До будущей весны
Шрифт:
Андрюшка смотрит на быстро приближающуюся скалу, и сердце у него замирает. Широко раскрыты глаза у худых, оборванных мужиков, которые поднимают и опускают тяжелые потеси. Так и остались они навсегда в памяти у Андрюшки — в дырявых лаптях, с жидкими бороденками,
— Ы-ы-х, лапотошники, ходили бы за сохой… Леший на сплав тащит… — выругался Никифор и, не переставая командовать, сам схватился за поносный. Дальнейшее Андрюшка помнит как страшный сон. Плот стукнуло о скалу, он встал на ребро, заскрипел и с грохотом рассыпался… Дикие крики понеслись над рекой и тут же оборвались. Кругом Андрюшки желтоватая вода и звон в ушах. Андрюшку кругит, швыряет куда-то, и вдруг он снова видит небо, глотает воздух. Видно, счастливый был мальчишка. Прямо в него ткнулось бревно. Андрюшка судорожно ухватился за него и замолотил ногами по воде. На берегу он нашел своего отца. Река, много лет гонявшаяся за этим ловким и смелым лоцманом, наконец, скараулила его, скомкала, изломала и выплюнула на берег. Он лежит у самой воды в мокрых, окровавленных лохмотьях и, устремив в небо обезумевшие от боли глаза, просит:
— Братцы, добейте! Братцы, ради Христа… — Но на берегу один Андрюшка. Он трясется от холода и сграха:
— Тятя, тятенька, не надо, не умирай… Страшно…
Много лет спустя уральский партизан Андрей Варакин, гонявший по горам колчаковские банды, привязался веревкой за сосну, которая до сих пор стоит на скале, все такая же приземистая и кривая, спустился над водой и выбил на скале надпись. И стоит скала, как памятник лихому лоцману и многим, многим безымянным мужикам, чьи слезы, пот и кровь текли по этой реке.
Андрей Никифорович долго шел молча. Попытался свернуть цыгарку, но табак рассыпался из бумажки, свернутой лодочкой: дрожали пальцы.
На баркасе было тесно, но сплавщики нашли место для Андрея Никифоровича.
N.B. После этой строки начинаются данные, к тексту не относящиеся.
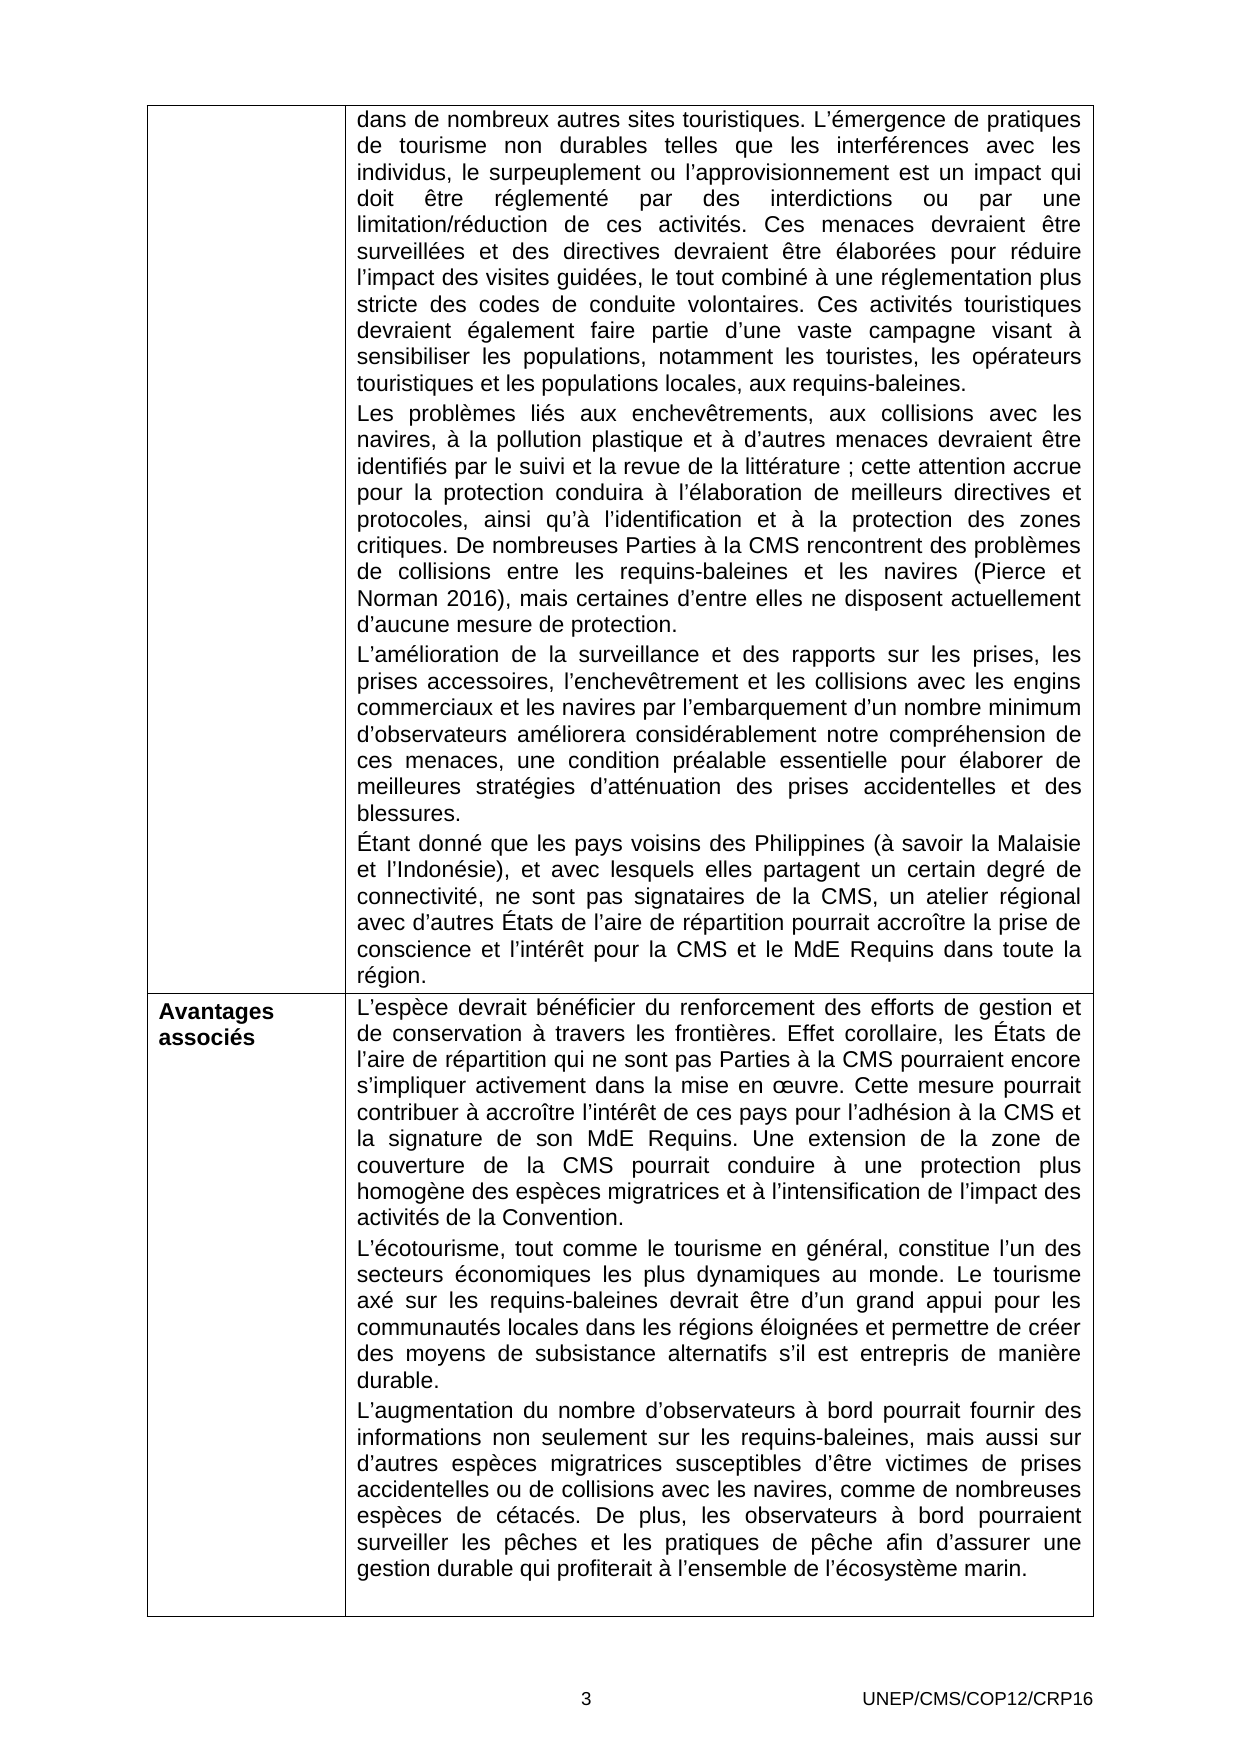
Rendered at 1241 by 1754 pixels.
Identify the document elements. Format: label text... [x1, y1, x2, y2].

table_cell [148, 106, 345, 992]
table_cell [346, 106, 1093, 992]
table_cell Avantages associés [148, 994, 345, 1616]
table_cell L’espèce devrait bénéficier du renforcement des efforts de gestion et de conservation à travers les frontières. Effet corollaire, les États de l’aire de répartition qui ne sont pas Parties à la CMS pourraient encore s’impliquer activement dans la mise en œuvre. Cette mesure pourrait contribuer à accroître l’intérêt de ces pays pour l’adhésion à la CMS et la signature de son MdE Requins. Une extension de la zone de couverture de la CMS pourrait conduire à une protection plus homogène des espèces migratrices et à l’intensification de l’impact des activités de la Convention. L’écotourisme, tout comme le tourisme en général, constitue l’un des secteurs économiques les plus dynamiques au monde. Le tourisme axé sur les requins-baleines devrait être d’un grand appui pour les communautés locales dans les régions éloignées et permettre de créer des moyens de subsistance alternatifs s’il est entrepris de manière durable. L’augmentation du nombre d’observateurs à bord pourrait fournir des informations non seulement sur les requins-baleines, mais aussi sur d’autres espèces migratrices susceptibles d’être victimes de prises accidentelles ou de collisions avec les navires, comme de nombreuses espèces de cétacés. De plus, les observateurs à bord pourraient surveiller les pêches et les pratiques de pêche afin d’assurer une gestion durable qui profiterait à l’ensemble de l’écosystème marin. [346, 994, 1093, 1616]
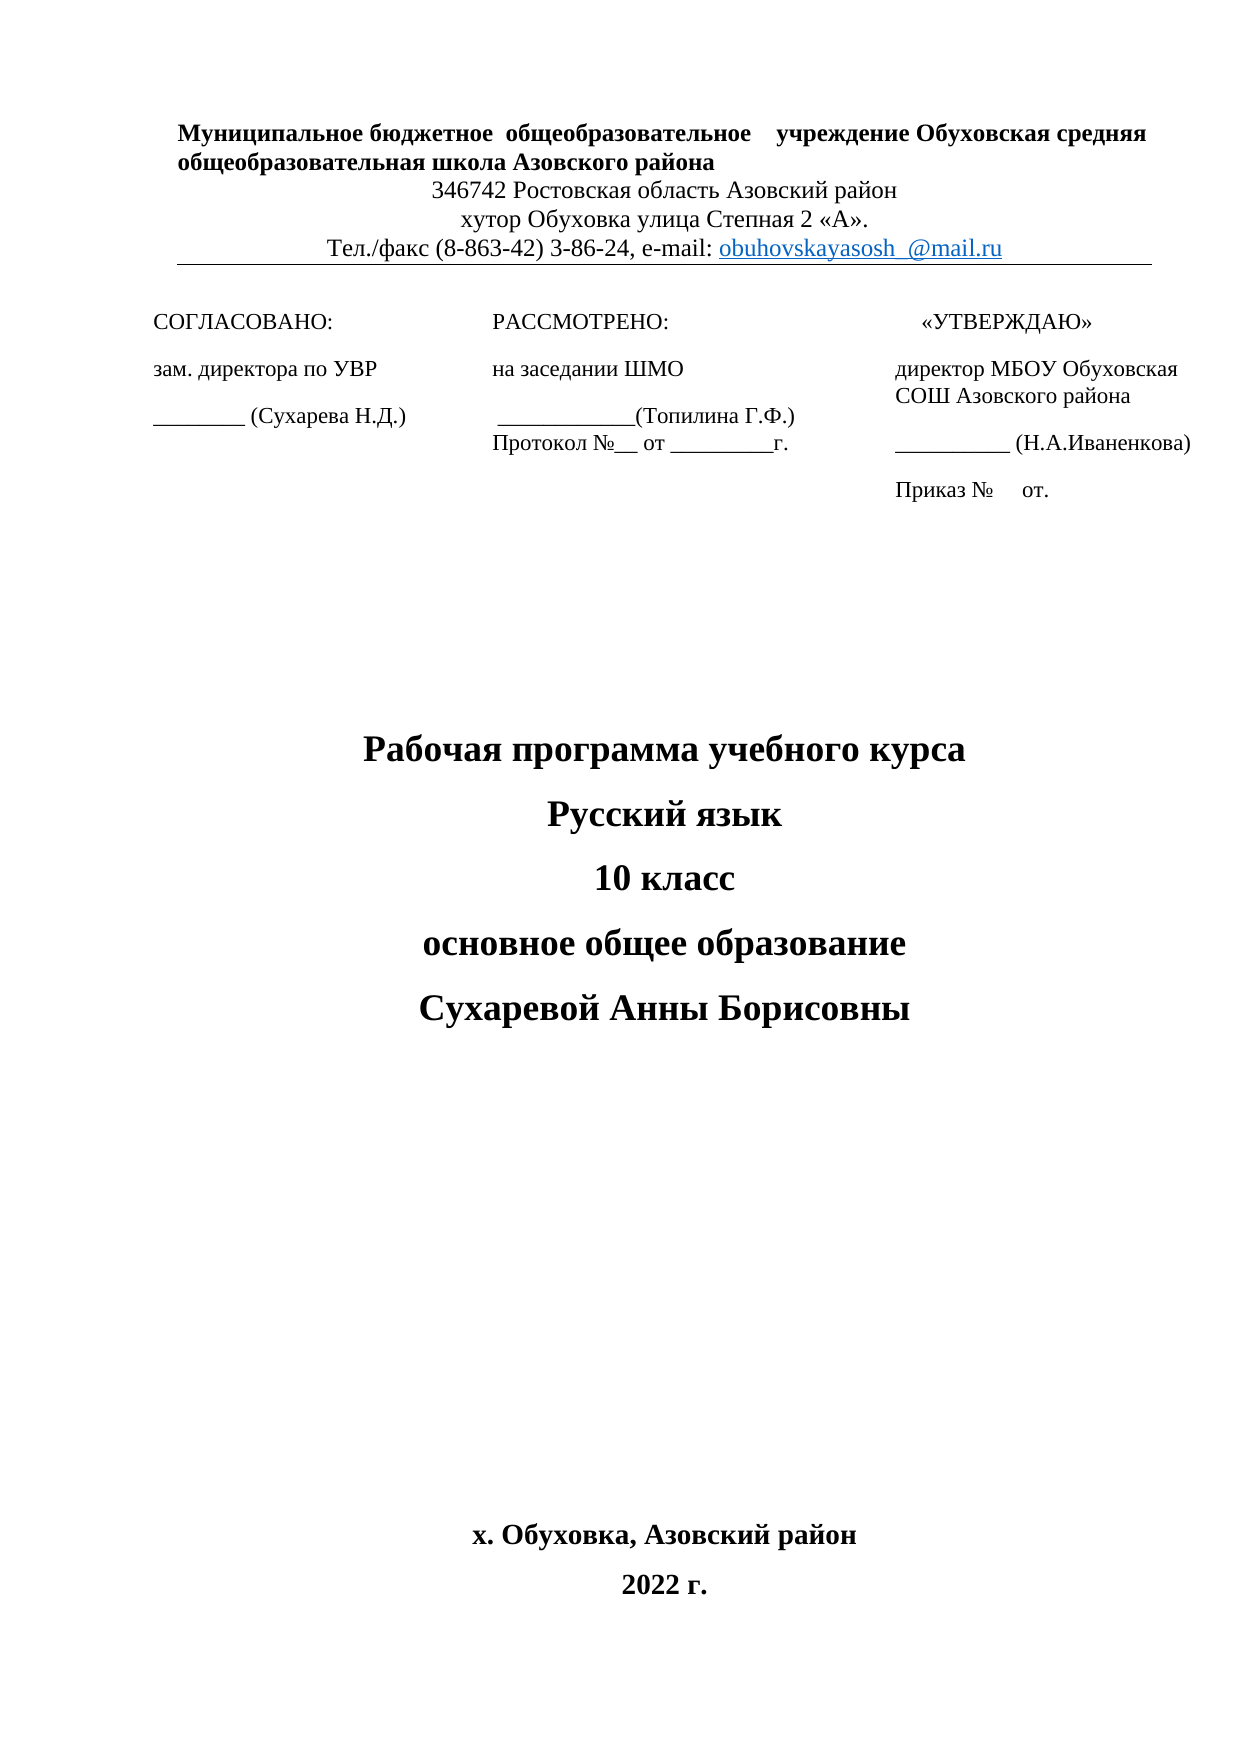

Когда баркас поплыл, натыкаясь на бревна, сплавщики запели любимую песню:
Есть на Волге уте-ес…— Андрей Никифорович, подтягивай! — улыбаясь, крикнул Лавря.
— С вашим братом не затоскуешь, — отозвался Варакин и хрипловатым, но все еще сильным голосом подхватил:
И стоит сотни лет…Песня понеслась над рекой, а на горизонте, затушевывая зарю, расплылась кудрявая тучка черного дыма. Это дымил завод, на котором заботливые советские люди спешили выполнить заказ великой стройки.